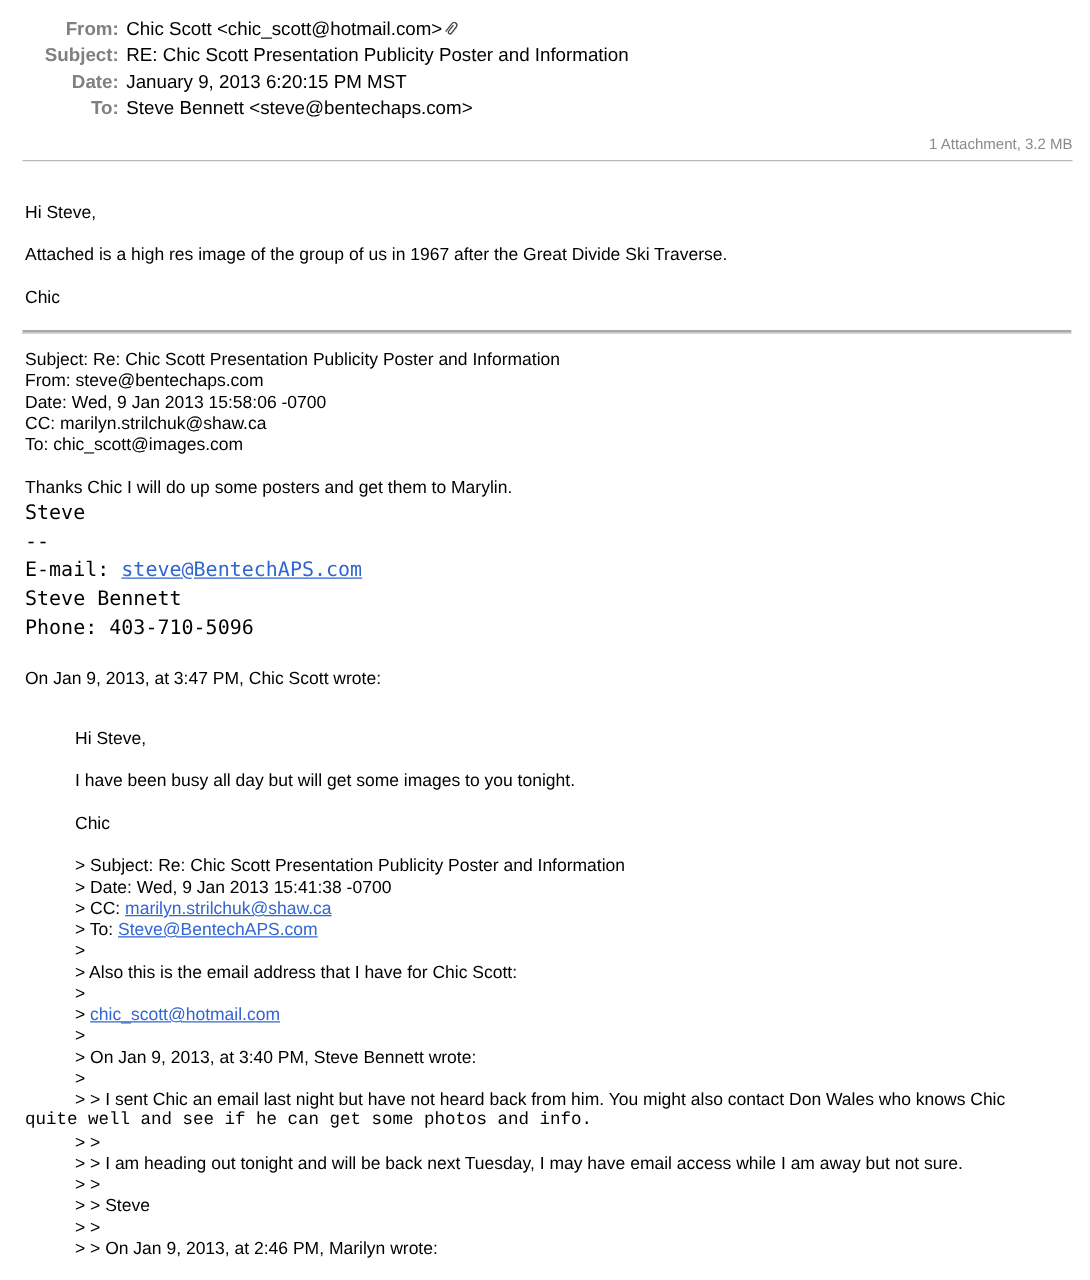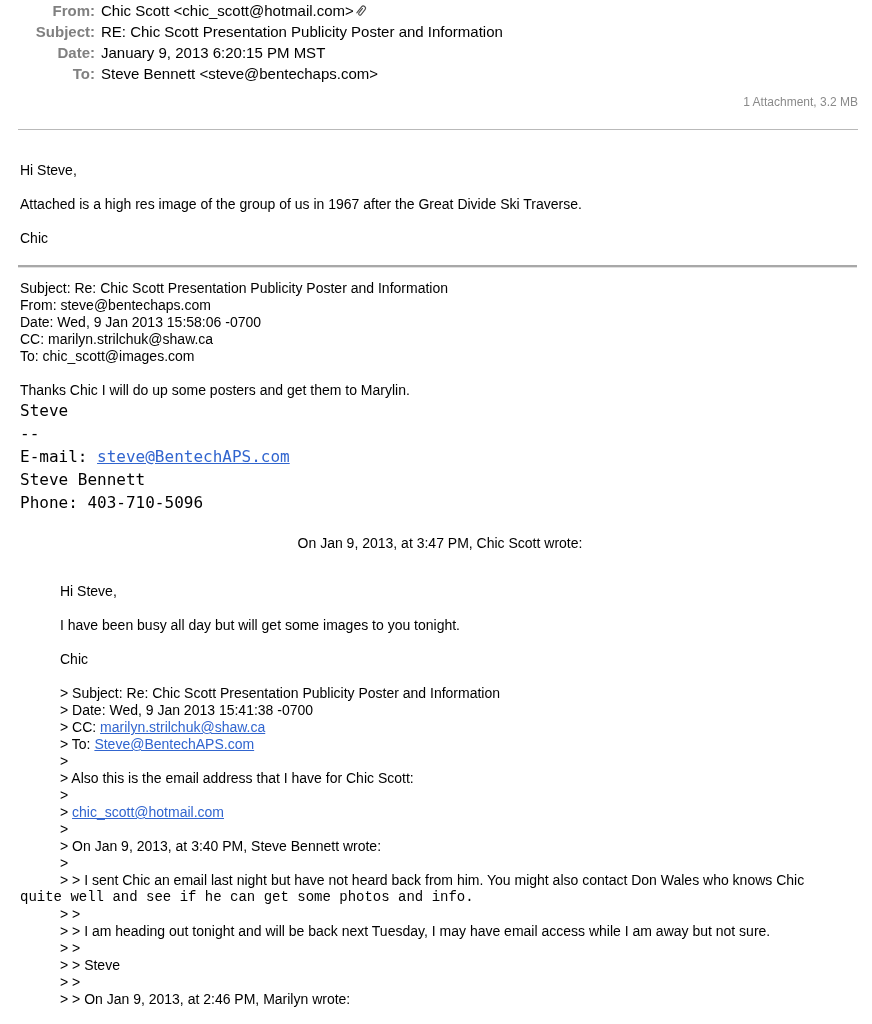--- a/index.html
+++ b/index.html
@@ -2,44 +2,44 @@
 <html><head>
 <meta charset="utf-8">
 <style>
   html,body { margin:0; padding:0; background:#fff; }
   .page {
     width:872px; height:1024px; background:#ffffff; overflow:hidden;
     font-family:"Liberation Sans", sans-serif; color:#000;
     position:relative;
   }
   
-  .hdr { padding-top:0; }
+  .hdr { padding-top:13px; }
   .hdr-row { display:flex; line-height:21px; font-size:15px; }
   .hdr-label { flex:0 0 95px; width:95px; text-align:right; color:#808080; font-weight:bold; }
   .hdr-value { margin-left:6px; color:#000; white-space:nowrap; }
   .clip { margin-left:1px; vertical-align:-2px; }
   
   .attach-row {
     margin:11px 14px 0 18px;
     border-bottom:1px solid #b9b9b9;
     text-align:right; font-size:12px; color:#8a8a8a;
-    line-height:14px; padding-bottom:20px;
+    line-height:14px; padding-bottom:6px;
   }
   
   .content { padding:0 12px 0 20px; font-size:14px; line-height:17px; }
   .line { min-height:17px; }
   .sec-a { margin-top:32px; }
   hr.mid-divider {
     border:none; height:2px; background:#a8a8a8;
     border-bottom:1px solid #e0e0e0;
     margin:18px 3px 12px -2px;
   }
   .sig { font-family:"DejaVu Sans Mono", monospace; font-size:16px; }
   .sig .sline { line-height:23px; min-height:23px; }
-  .intro { margin-top:21px;text-align:center; }
+  .intro { margin-top:21px; }
   .quote { margin-top:31px; }
   .qline { min-height:17px; text-indent:40px; }
   .qline-cont { min-height:17px;font-family:Liberation Mono, monospace; }
   a { color:#3165cf; text-decoration:underline; cursor:pointer; }
   .sig a { color:#3165cf; }
 </style>
 </head>
 <body>
 
 <div class="page">

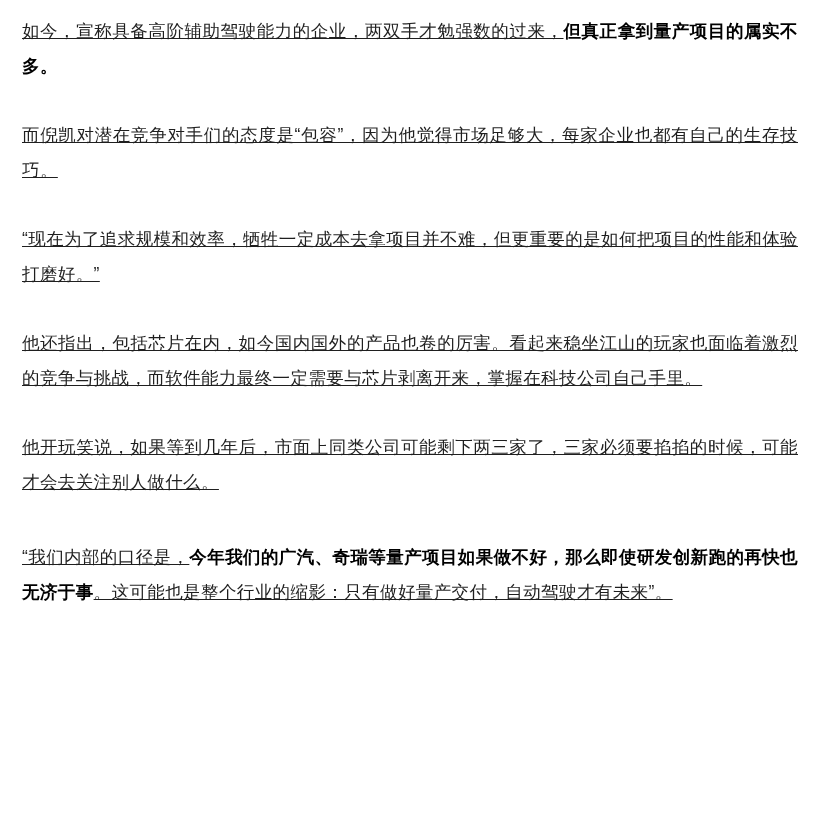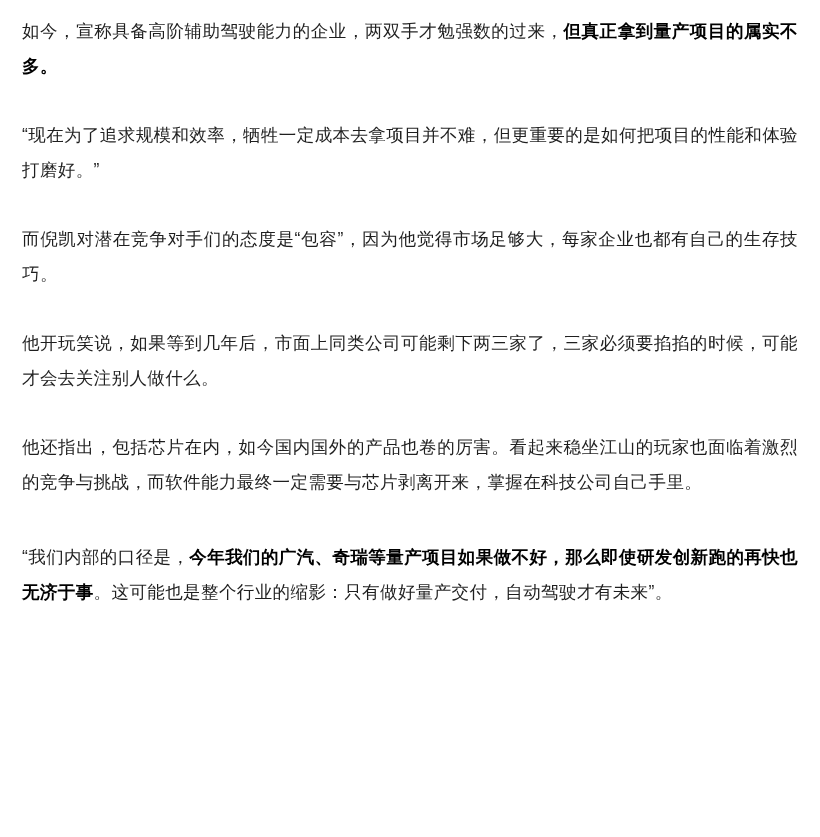--- a/index.html
+++ b/index.html
@@ -30,25 +30,26 @@
   .para:last-child {
     margin-bottom: 0;
     margin-top: 40px;
   }
   .para b {
     font-weight: bold;
     color: #000000;
   }
   .seg {
     display: inline;
+    text-decoration: underline;
   }
 </style>
 </head>
 <body>
 
 <div class="article" id="article-root">
     <p class="para"><span class="seg">如今，宣称具备高阶辅助驾驶能力的企业，两双手才勉强数的过来，</span><b>但真正拿到量产项目的属实不多。</b></p>
+    <p class="para"><span class="seg">而倪凯对潜在竞争对手们的态度是“包容”，因为他觉得市场足够大，每家企业也都有自己的生存技巧。</span></p>
     <p class="para"><span class="seg">“现在为了追求规模和效率，牺牲一定成本去拿项目并不难，但更重要的是如何把项目的性能和体验打磨好。”</span></p>
-    <p class="para"><span class="seg">而倪凯对潜在竞争对手们的态度是“包容”，因为他觉得市场足够大，每家企业也都有自己的生存技巧。</span></p>
+    <p class="para"><span class="seg">他还指出，包括芯片在内，如今国内国外的产品也卷的厉害。看起来稳坐江山的玩家也面临着激烈的竞争与挑战，而软件能力最终一定需要与芯片剥离开来，掌握在科技公司自己手里。</span></p>
     <p class="para"><span class="seg">他开玩笑说，如果等到几年后，市面上同类公司可能剩下两三家了，三家必须要掐掐的时候，可能才会去关注别人做什么。</span></p>
-    <p class="para"><span class="seg">他还指出，包括芯片在内，如今国内国外的产品也卷的厉害。看起来稳坐江山的玩家也面临着激烈的竞争与挑战，而软件能力最终一定需要与芯片剥离开来，掌握在科技公司自己手里。</span></p>
     <p class="para"><span class="seg">“我们内部的口径是，</span><b>今年我们的广汽、奇瑞等量产项目如果做不好，那么即使研发创新跑的再快也无济于事</b><span class="seg">。这可能也是整个行业的缩影：只有做好量产交付，自动驾驶才有未来”。</span></p>
   </div>
 
 </body></html>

--------------------------------

▸ EXERCISE DESCRIPTION:
Wherever a picture appears, omit it; copy the rest of the data exactly.

▸ SOLUTION FOR THIS PROBLEM:
--- a/index.html
+++ b/index.html
@@ -2,44 +2,44 @@
 <html><head>
 <meta charset="utf-8">
 <style>
   html,body { margin:0; padding:0; background:#fff; }
   .page {
     width:872px; height:1024px; background:#ffffff; overflow:hidden;
     font-family:"Liberation Sans", sans-serif; color:#000;
     position:relative;
   }
   
-  .hdr { padding-top:0; }
+  .hdr { padding-top:13px; }
   .hdr-row { display:flex; line-height:21px; font-size:15px; }
   .hdr-label { flex:0 0 95px; width:95px; text-align:right; color:#808080; font-weight:bold; }
   .hdr-value { margin-left:6px; color:#000; white-space:nowrap; }
   .clip { margin-left:1px; vertical-align:-2px; }
   
   .attach-row {
     margin:11px 14px 0 18px;
     border-bottom:1px solid #b9b9b9;
     text-align:right; font-size:12px; color:#8a8a8a;
-    line-height:14px; padding-bottom:20px;
+    line-height:14px; padding-bottom:6px;
   }
   
   .content { padding:0 12px 0 20px; font-size:14px; line-height:17px; }
   .line { min-height:17px; }
   .sec-a { margin-top:32px; }
   hr.mid-divider {
     border:none; height:2px; background:#a8a8a8;
     border-bottom:1px solid #e0e0e0;
     margin:18px 3px 12px -2px;
   }
   .sig { font-family:"DejaVu Sans Mono", monospace; font-size:16px; }
   .sig .sline { line-height:23px; min-height:23px; }
-  .intro { margin-top:21px;text-align:center; }
+  .intro { margin-top:21px; }
   .quote { margin-top:31px; }
   .qline { min-height:17px; text-indent:40px; }
   .qline-cont { min-height:17px;font-family:Liberation Mono, monospace; }
   a { color:#3165cf; text-decoration:underline; cursor:pointer; }
   .sig a { color:#3165cf; }
 </style>
 </head>
 <body>
 
 <div class="page">

--- a/index.html
+++ b/index.html
@@ -30,25 +30,26 @@
   .para:last-child {
     margin-bottom: 0;
     margin-top: 40px;
   }
   .para b {
     font-weight: bold;
     color: #000000;
   }
   .seg {
     display: inline;
+    text-decoration: underline;
   }
 </style>
 </head>
 <body>
 
 <div class="article" id="article-root">
     <p class="para"><span class="seg">如今，宣称具备高阶辅助驾驶能力的企业，两双手才勉强数的过来，</span><b>但真正拿到量产项目的属实不多。</b></p>
+    <p class="para"><span class="seg">而倪凯对潜在竞争对手们的态度是“包容”，因为他觉得市场足够大，每家企业也都有自己的生存技巧。</span></p>
     <p class="para"><span class="seg">“现在为了追求规模和效率，牺牲一定成本去拿项目并不难，但更重要的是如何把项目的性能和体验打磨好。”</span></p>
-    <p class="para"><span class="seg">而倪凯对潜在竞争对手们的态度是“包容”，因为他觉得市场足够大，每家企业也都有自己的生存技巧。</span></p>
+    <p class="para"><span class="seg">他还指出，包括芯片在内，如今国内国外的产品也卷的厉害。看起来稳坐江山的玩家也面临着激烈的竞争与挑战，而软件能力最终一定需要与芯片剥离开来，掌握在科技公司自己手里。</span></p>
     <p class="para"><span class="seg">他开玩笑说，如果等到几年后，市面上同类公司可能剩下两三家了，三家必须要掐掐的时候，可能才会去关注别人做什么。</span></p>
-    <p class="para"><span class="seg">他还指出，包括芯片在内，如今国内国外的产品也卷的厉害。看起来稳坐江山的玩家也面临着激烈的竞争与挑战，而软件能力最终一定需要与芯片剥离开来，掌握在科技公司自己手里。</span></p>
     <p class="para"><span class="seg">“我们内部的口径是，</span><b>今年我们的广汽、奇瑞等量产项目如果做不好，那么即使研发创新跑的再快也无济于事</b><span class="seg">。这可能也是整个行业的缩影：只有做好量产交付，自动驾驶才有未来”。</span></p>
   </div>
 
 </body></html>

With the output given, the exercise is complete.